## Instructions for the task
Copy out the rows verbatim, starting at the first one and stopping after the line containing "color balance rgb: shadows".

━━ Given data ━━

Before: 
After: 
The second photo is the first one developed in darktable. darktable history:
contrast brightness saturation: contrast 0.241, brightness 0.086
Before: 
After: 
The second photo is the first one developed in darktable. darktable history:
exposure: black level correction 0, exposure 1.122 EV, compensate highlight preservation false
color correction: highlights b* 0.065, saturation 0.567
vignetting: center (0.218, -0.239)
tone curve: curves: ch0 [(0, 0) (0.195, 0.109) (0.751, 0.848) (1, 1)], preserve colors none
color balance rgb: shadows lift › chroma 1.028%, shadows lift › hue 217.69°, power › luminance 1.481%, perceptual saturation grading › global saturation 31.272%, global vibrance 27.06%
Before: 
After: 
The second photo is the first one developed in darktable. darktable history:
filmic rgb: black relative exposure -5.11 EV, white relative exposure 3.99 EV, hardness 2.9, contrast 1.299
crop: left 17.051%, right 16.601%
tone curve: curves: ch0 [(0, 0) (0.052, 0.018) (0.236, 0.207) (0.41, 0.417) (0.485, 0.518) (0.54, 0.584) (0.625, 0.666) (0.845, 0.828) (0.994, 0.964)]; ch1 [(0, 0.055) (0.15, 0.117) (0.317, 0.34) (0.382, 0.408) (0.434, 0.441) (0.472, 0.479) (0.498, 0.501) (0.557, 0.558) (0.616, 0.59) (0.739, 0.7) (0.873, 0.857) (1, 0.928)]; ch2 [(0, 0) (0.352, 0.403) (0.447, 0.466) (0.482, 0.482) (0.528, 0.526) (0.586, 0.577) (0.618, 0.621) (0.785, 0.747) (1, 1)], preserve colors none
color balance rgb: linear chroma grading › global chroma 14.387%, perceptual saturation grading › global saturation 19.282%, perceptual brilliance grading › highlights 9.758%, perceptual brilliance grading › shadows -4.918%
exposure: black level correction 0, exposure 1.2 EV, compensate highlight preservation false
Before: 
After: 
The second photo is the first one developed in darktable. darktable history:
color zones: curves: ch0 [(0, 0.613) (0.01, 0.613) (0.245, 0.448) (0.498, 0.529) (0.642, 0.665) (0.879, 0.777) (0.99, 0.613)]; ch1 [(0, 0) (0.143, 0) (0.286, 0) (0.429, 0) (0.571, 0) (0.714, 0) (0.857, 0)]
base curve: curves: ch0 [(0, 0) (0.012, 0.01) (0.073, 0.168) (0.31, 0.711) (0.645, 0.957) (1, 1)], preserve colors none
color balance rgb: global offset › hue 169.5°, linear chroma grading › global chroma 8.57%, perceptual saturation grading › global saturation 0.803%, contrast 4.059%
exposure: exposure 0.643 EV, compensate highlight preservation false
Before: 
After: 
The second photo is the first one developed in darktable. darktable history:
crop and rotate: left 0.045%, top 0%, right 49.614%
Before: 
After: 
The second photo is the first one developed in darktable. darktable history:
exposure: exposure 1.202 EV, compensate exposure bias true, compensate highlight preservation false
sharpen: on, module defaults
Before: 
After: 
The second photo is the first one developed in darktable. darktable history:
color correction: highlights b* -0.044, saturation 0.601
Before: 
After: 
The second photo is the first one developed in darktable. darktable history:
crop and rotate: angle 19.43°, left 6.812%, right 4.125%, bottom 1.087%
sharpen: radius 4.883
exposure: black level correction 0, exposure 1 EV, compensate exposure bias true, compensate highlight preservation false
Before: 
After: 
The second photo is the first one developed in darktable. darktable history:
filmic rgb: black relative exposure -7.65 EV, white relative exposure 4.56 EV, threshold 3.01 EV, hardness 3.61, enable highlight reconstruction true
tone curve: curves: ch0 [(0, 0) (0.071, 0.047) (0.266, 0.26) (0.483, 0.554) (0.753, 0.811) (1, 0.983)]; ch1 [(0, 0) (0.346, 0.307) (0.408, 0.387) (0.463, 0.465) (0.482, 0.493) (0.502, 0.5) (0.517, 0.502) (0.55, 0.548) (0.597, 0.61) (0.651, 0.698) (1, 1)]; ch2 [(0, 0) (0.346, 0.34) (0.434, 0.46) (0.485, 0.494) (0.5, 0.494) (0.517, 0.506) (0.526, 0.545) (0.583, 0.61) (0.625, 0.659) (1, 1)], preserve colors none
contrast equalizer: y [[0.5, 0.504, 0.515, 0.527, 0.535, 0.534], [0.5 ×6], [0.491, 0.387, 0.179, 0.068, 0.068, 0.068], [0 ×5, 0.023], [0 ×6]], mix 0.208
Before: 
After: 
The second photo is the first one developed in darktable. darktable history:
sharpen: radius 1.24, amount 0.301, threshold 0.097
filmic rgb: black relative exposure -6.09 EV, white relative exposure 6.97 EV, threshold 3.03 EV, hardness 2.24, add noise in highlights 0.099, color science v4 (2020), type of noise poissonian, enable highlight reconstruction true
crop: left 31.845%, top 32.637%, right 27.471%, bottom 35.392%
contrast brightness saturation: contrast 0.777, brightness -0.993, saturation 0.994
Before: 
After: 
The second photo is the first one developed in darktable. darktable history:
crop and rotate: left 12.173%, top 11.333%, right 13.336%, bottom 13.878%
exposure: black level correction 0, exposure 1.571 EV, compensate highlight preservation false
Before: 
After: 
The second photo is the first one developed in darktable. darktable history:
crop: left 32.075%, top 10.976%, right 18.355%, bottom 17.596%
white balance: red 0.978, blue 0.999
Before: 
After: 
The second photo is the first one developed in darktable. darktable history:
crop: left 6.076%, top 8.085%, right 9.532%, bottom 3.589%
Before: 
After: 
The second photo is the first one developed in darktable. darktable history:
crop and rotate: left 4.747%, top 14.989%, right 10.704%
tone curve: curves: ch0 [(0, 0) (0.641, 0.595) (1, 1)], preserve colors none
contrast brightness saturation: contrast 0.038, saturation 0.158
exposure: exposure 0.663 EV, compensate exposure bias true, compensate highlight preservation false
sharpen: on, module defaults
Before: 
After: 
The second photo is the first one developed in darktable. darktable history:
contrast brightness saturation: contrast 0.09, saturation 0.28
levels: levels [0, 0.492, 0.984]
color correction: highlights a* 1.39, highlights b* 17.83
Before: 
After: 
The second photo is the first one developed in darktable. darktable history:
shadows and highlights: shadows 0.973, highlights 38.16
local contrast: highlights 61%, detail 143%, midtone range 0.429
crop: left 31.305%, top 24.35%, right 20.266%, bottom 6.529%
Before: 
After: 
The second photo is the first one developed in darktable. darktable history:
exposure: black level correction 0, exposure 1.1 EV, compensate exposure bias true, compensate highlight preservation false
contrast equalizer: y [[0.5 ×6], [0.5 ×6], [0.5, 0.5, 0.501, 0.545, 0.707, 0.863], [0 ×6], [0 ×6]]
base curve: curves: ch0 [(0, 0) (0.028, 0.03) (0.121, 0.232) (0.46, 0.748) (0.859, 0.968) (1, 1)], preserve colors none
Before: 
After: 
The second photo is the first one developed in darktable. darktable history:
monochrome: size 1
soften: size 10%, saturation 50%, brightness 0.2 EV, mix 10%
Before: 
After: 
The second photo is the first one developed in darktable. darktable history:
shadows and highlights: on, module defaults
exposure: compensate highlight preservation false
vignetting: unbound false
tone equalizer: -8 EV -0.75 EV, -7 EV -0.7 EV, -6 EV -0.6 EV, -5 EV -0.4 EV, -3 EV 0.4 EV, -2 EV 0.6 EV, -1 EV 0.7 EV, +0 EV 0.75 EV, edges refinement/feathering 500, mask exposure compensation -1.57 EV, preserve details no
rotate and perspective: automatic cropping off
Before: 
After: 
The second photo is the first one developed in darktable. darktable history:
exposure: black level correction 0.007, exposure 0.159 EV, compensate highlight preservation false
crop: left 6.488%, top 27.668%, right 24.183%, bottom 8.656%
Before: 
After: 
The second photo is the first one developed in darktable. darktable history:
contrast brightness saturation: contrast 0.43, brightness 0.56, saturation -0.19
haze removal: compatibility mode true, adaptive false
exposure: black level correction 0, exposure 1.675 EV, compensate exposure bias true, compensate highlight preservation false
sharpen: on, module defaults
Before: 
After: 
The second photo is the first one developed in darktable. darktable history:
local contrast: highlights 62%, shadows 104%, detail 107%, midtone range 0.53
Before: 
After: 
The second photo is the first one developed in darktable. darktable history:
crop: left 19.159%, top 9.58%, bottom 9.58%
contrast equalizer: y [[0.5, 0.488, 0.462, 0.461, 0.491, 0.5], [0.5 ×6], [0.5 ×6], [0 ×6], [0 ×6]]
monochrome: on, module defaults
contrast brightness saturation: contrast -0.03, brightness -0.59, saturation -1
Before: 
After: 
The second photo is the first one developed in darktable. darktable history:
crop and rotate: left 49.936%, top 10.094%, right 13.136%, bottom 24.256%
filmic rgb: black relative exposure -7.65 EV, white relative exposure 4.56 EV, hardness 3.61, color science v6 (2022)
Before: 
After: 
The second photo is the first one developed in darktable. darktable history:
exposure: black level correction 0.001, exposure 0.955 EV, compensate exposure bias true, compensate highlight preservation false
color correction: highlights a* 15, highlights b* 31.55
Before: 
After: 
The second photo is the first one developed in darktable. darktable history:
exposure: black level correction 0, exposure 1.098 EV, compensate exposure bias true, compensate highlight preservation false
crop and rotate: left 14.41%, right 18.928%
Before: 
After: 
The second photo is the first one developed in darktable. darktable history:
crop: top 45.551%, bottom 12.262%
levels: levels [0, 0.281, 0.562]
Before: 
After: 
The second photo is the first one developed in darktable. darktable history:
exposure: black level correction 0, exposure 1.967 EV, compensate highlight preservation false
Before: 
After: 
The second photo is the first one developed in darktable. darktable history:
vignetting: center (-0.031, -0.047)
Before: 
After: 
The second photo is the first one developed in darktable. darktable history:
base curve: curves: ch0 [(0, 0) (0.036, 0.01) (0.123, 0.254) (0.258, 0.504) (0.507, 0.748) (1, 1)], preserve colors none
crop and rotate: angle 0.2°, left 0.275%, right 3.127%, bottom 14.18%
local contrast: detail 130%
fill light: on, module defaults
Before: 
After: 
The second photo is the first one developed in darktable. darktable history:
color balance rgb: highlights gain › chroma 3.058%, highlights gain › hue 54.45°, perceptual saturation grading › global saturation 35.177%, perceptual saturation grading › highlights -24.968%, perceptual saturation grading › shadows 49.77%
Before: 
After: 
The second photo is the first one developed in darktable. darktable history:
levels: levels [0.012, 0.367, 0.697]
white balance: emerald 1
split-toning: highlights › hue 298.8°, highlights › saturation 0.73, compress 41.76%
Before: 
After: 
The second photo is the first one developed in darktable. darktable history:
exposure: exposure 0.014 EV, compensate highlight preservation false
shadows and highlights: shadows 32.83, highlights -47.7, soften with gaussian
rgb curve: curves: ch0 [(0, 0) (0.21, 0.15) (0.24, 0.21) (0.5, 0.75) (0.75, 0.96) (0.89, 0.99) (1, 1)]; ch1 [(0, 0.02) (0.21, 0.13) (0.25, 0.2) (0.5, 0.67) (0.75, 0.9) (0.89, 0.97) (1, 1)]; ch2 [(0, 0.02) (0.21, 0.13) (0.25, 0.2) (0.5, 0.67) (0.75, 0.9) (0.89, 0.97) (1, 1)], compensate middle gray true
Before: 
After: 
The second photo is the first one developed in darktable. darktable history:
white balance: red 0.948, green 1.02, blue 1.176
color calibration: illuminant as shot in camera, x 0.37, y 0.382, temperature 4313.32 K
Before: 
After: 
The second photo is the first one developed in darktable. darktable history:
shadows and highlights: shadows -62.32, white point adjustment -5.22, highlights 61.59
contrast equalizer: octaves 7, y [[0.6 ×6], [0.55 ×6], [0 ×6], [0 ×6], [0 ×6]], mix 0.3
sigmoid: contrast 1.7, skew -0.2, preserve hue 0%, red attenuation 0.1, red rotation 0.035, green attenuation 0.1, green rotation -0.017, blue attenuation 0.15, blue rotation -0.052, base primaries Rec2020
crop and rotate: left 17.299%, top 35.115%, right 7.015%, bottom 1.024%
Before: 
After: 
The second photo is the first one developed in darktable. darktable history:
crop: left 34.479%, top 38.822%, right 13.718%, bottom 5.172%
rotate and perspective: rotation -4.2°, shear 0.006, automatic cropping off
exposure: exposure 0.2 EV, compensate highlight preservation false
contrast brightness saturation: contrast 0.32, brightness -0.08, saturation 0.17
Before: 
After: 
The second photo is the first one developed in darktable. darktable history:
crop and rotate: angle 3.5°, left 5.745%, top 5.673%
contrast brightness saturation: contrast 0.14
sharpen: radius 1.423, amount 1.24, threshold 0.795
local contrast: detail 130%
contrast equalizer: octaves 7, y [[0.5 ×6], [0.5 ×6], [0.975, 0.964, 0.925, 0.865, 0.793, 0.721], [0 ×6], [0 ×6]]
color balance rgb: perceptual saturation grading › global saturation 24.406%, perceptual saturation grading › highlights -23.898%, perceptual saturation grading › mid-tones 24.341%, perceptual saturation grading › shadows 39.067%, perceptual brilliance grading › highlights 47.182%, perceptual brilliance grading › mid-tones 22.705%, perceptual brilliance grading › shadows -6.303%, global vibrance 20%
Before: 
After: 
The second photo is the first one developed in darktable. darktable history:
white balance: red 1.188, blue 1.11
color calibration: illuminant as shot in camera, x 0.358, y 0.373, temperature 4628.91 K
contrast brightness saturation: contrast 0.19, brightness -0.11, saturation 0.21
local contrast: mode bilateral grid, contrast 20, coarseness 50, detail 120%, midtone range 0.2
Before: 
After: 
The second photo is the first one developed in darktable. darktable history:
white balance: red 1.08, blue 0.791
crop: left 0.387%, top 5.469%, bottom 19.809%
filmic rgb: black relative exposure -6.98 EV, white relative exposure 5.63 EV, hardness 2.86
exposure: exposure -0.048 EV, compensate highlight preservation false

━━━

## Task answer
Before: 
After: 
The second photo is the first one developed in darktable. darktable history:
contrast brightness saturation: contrast 0.241, brightness 0.086
Before: 
After: 
The second photo is the first one developed in darktable. darktable history:
exposure: black level correction 0, exposure 1.122 EV, compensate highlight preservation false
color correction: highlights b* 0.065, saturation 0.567
vignetting: center (0.218, -0.239)
tone curve: curves: ch0 [(0, 0) (0.195, 0.109) (0.751, 0.848) (1, 1)], preserve colors none
color balance rgb: shadows lift › chroma 1.028%, shadows lift › hue 217.69°, power › luminance 1.481%, perceptual saturation grading › global saturation 31.272%, global vibrance 27.06%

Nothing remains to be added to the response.